_Problem details:_
In the answer, each line must appear exactly as in the records, and no picture may appear.

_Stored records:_
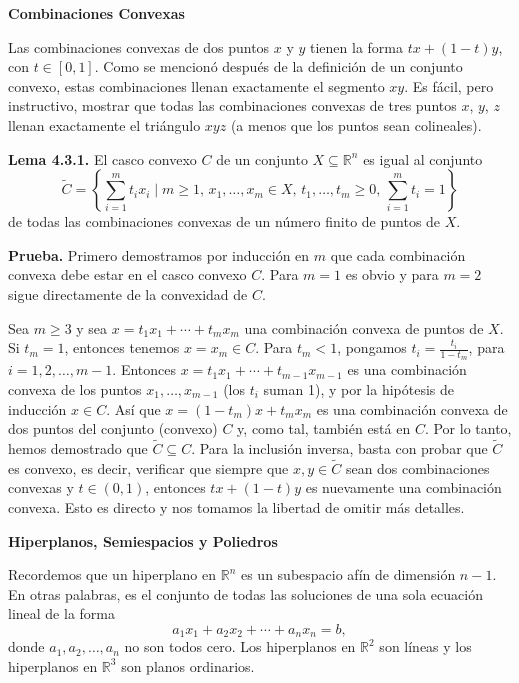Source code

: \documentclass{article}
\begin{document}
\textbf{Combinaciones Convexas}

Las combinaciones convexas de dos puntos \( x \) y \( y \) tienen la forma \( tx + (1 - t)y \), con \( t \in [0, 1] \). Como se mencionó después de la definición de un conjunto convexo, estas combinaciones llenan exactamente el segmento \( xy \). Es fácil, pero instructivo, mostrar que todas las combinaciones convexas de tres puntos \( x \), \( y \), \( z \) llenan exactamente el triángulo \( xyz \) (a menos que los puntos sean colineales).

\textbf{Lema 4.3.1.} El casco convexo \( C \) de un conjunto \( X \subseteq \mathbb{R}^n \) es igual al conjunto
\[
\tilde{C} = \left\{ \sum_{i=1}^{m} t_i x_i \mid m \geq 1, \, x_1, \ldots, x_m \in X, \, t_1, \ldots, t_m \geq 0, \, \sum_{i=1}^{m} t_i = 1 \right\}
\]
de todas las combinaciones convexas de un número finito de puntos de \( X \).

\textbf{Prueba.} Primero demostramos por inducción en \( m \) que cada combinación convexa debe estar en el casco convexo \( C \). Para \( m = 1 \) es obvio y para \( m = 2 \) sigue directamente de la convexidad de \( C \).

Sea \( m \geq 3 \) y sea \( x = t_1 x_1 + \cdots + t_m x_m \) una combinación convexa de puntos de \( X \). Si \( t_m = 1 \), entonces tenemos \( x = x_m \in C \). Para \( t_m < 1 \), pongamos \( t_i = \frac{t_i}{1 - t_m} \), para \( i = 1, 2, \ldots, m - 1 \). Entonces \( x = t_1 x_1 + \cdots + t_{m-1} x_{m-1} \) es una combinación convexa de los puntos \( x_1, \ldots, x_{m-1} \) (los \( t_i \) suman 1), y por la hipótesis de inducción \( x \in C \). Así que \( x = (1 - t_m)x + t_m x_m \) es una combinación convexa de dos puntos del conjunto (convexo) \( C \) y, como tal, también está en \( C \). Por lo tanto, hemos demostrado que \( \tilde{C} \subseteq C \). Para la inclusión inversa, basta con probar que \( \tilde{C} \) es convexo, es decir, verificar que siempre que \( x, y \in \tilde{C} \) sean dos combinaciones convexas y \( t \in (0, 1) \), entonces \( tx + (1 - t)y \) es nuevamente una combinación convexa. Esto es directo y nos tomamos la libertad de omitir más detalles.

\textbf{Hiperplanos, Semiespacios y Poliedros}

Recordemos que un hiperplano en \( \mathbb{R}^n \) es un subespacio afín de dimensión \( n - 1 \). En otras palabras, es el conjunto de todas las soluciones de una sola ecuación lineal de la forma
\[
a_1 x_1 + a_2 x_2 + \cdots + a_n x_n = b,
\]
donde \( a_1, a_2, \ldots, a_n \) no son todos cero. Los hiperplanos en \( \mathbb{R}^2 \) son líneas y los hiperplanos en \( \mathbb{R}^3 \) son planos ordinarios.
\end{document}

_Reply to the exercise:_
Source code

: \documentclass{article}
\begin{document}
\textbf{Combinaciones Convexas}

Las combinaciones convexas de dos puntos \( x \) y \( y \) tienen la forma \( tx + (1 - t)y \), con \( t \in [0, 1] \). Como se mencionó después de la definición de un conjunto convexo, estas combinaciones llenan exactamente el segmento \( xy \). Es fácil, pero instructivo, mostrar que todas las combinaciones convexas de tres puntos \( x \), \( y \), \( z \) llenan exactamente el triángulo \( xyz \) (a menos que los puntos sean colineales).

\textbf{Lema 4.3.1.} El casco convexo \( C \) de un conjunto \( X \subseteq \mathbb{R}^n \) es igual al conjunto
\[
\tilde{C} = \left\{ \sum_{i=1}^{m} t_i x_i \mid m \geq 1, \, x_1, \ldots, x_m \in X, \, t_1, \ldots, t_m \geq 0, \, \sum_{i=1}^{m} t_i = 1 \right\}
\]
de todas las combinaciones convexas de un número finito de puntos de \( X \).

\textbf{Prueba.} Primero demostramos por inducción en \( m \) que cada combinación convexa debe estar en el casco convexo \( C \). Para \( m = 1 \) es obvio y para \( m = 2 \) sigue directamente de la convexidad de \( C \).

Sea \( m \geq 3 \) y sea \( x = t_1 x_1 + \cdots + t_m x_m \) una combinación convexa de puntos de \( X \). Si \( t_m = 1 \), entonces tenemos \( x = x_m \in C \). Para \( t_m < 1 \), pongamos \( t_i = \frac{t_i}{1 - t_m} \), para \( i = 1, 2, \ldots, m - 1 \). Entonces \( x = t_1 x_1 + \cdots + t_{m-1} x_{m-1} \) es una combinación convexa de los puntos \( x_1, \ldots, x_{m-1} \) (los \( t_i \) suman 1), y por la hipótesis de inducción \( x \in C \). Así que \( x = (1 - t_m)x + t_m x_m \) es una combinación convexa de dos puntos del conjunto (convexo) \( C \) y, como tal, también está en \( C \). Por lo tanto, hemos demostrado que \( \tilde{C} \subseteq C \). Para la inclusión inversa, basta con probar que \( \tilde{C} \) es convexo, es decir, verificar que siempre que \( x, y \in \tilde{C} \) sean dos combinaciones convexas y \( t \in (0, 1) \), entonces \( tx + (1 - t)y \) es nuevamente una combinación convexa. Esto es directo y nos tomamos la libertad de omitir más detalles.

\textbf{Hiperplanos, Semiespacios y Poliedros}

Recordemos que un hiperplano en \( \mathbb{R}^n \) es un subespacio afín de dimensión \( n - 1 \). En otras palabras, es el conjunto de todas las soluciones de una sola ecuación lineal de la forma
\[
a_1 x_1 + a_2 x_2 + \cdots + a_n x_n = b,
\]
donde \( a_1, a_2, \ldots, a_n \) no son todos cero. Los hiperplanos en \( \mathbb{R}^2 \) son líneas y los hiperplanos en \( \mathbb{R}^3 \) son planos ordinarios.
\end{document}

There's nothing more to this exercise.